New York, New York, it's an LCS kind of hometown

1:14 PM UTC

It is more baseball season than ever in New York now, as much as it ever could be -- a game a day and sometimes two for the Mets and Yankees, with both teams in the League Championship Series in the same year for only the third time in history. It first happened in 1999 and then again in 2000, and that year we ended up with a Subway Series the Yankees won in five games.

In ‘99, the Mets had made it all the way to Game 6 of the National League Championship Series against the Braves before finally losing in the 11th, when Kenny Rogers walked in the Braves’ winning run. It’s noteworthy that the Mets even made it that far after having fallen behind 0-3 in that series.

Before Game 4 of the NLCS that year Bobby Valentine, managing the Mets then, said this about his team trying to become the first in history to come from 0-3 down and win a postseason series:

“Someday, somebody’s going to do it.”

Of course, the Red Sox did it to the Yankees five years later in the ALCS of 2004. Valentine’s Mets didn’t get their shot at Joe Torre’s Yankees in October 1999. They had to wait another year, and then New York had the kind of Subway Series it used to get a lot back in the '50s, when the Dodgers were still in Brooklyn and the Giants were still not so far away from Yankee Stadium in the Polo Grounds. The Yankees and the Dodgers, in fact, played four World Series in the '50s against each other, and the Yankees and the Giants played one.

It was a time when New York thought it would always be the baseball capital of the world at this time of year.

Now, all this time later, it is the Mets who go up against the Los Angeles Dodgers as they try to make it back to the World Series. And there is a chance, depending on how things go now, that both New York teams make it to the World Series -- and if the Mets lose and the Yankees win the next round, we could get two New York-vs.-Dodgers series one right after another, just involving coast-to-coast flights now and not MetroCard rides.

Two New York teams. Two League Championship Series. The Mets trying to win the four games that will put them into just the fifth World Series since they came into existence in 1962, trying to win their first since 1986. The Yankees?

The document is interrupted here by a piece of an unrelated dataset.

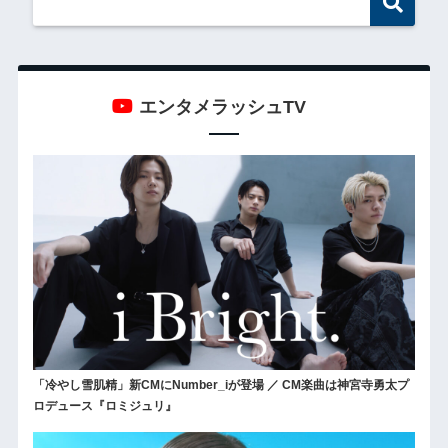
エンタメラッシュTV
「冷やし雪肌精」新CMにNumber_iが登場 ／ CM楽曲は神宮寺勇太プ
ロデュース『ロミジュリ』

They are trying to win their first World Series -- and just play in their first Series -- in 15 years. In Yankee Stadium years, that feels like 115.

“Every time you went out of your house,” the great Joe Torre told me once about that Subway Series of 2000, “it was only baseball. All anybody wanted to talk about in New York was baseball. It’s the way it was when I was a kid.”

Joseph Paul Torre was a child of Brooklyn who would later grow up to manage the Mets, Yankees and Dodgers, and who was at the old Yankee Stadium in 1956 as a 15-year-old kid when Don Larsen pitched his perfect World Series game against the Dodgers. So a child of Brooklyn was also a child of that time in the '50s, when New York did seem to own October in baseball. Now it feels that way again, whether one of the New York teams or both of them keep going from here.

“When you win in New York,” Torre said once, “there’s nothing like it.”

Both teams are winning again, the Mets doing more winning than anybody since the end of May, at which time they started putting together the best record in the game from there until the end of the regular season. The Yankees started out as hot as anybody, looked as if they might run away with everything in the American League, bumbled and stumbled through a 10-23 stretch, survived that and might be playing their most efficient ball of the season at the best possible time -- even without Aaron Judge doing much of anything against the Royals in the AL Division Series that the Yankees just won.

The Mets? They got that ninth-inning home run from Francisco Lindor to officially put them into the tournament, got a three-run, ninth-inning homer from Pete Alonso when they were two outs away from next season in the Wild Card Series against the Brewers and then finished off the first-place Phillies on Wednesday, when Lindor made his own grand slam swing to set up the series against the Dodgers that begins on Sunday night at Dodger Stadium.

There is a famous line from a giant of a sports columnist named Jimmy Cannon, one September day out of the past in the press box at the old Yankee Stadium, when he heard a lot of chatter from what was still a male-dominated place about college football games being played that day.

“Baseball, gentlemen,” Cannon growled. “Baseball.”

It is that way in New York right now. Four teams left in big league baseball by tomorrow. Two of them from New York. You’d think it would have happened more than just two times in the past. It hasn’t. But it sure is happening now. Let’s play two.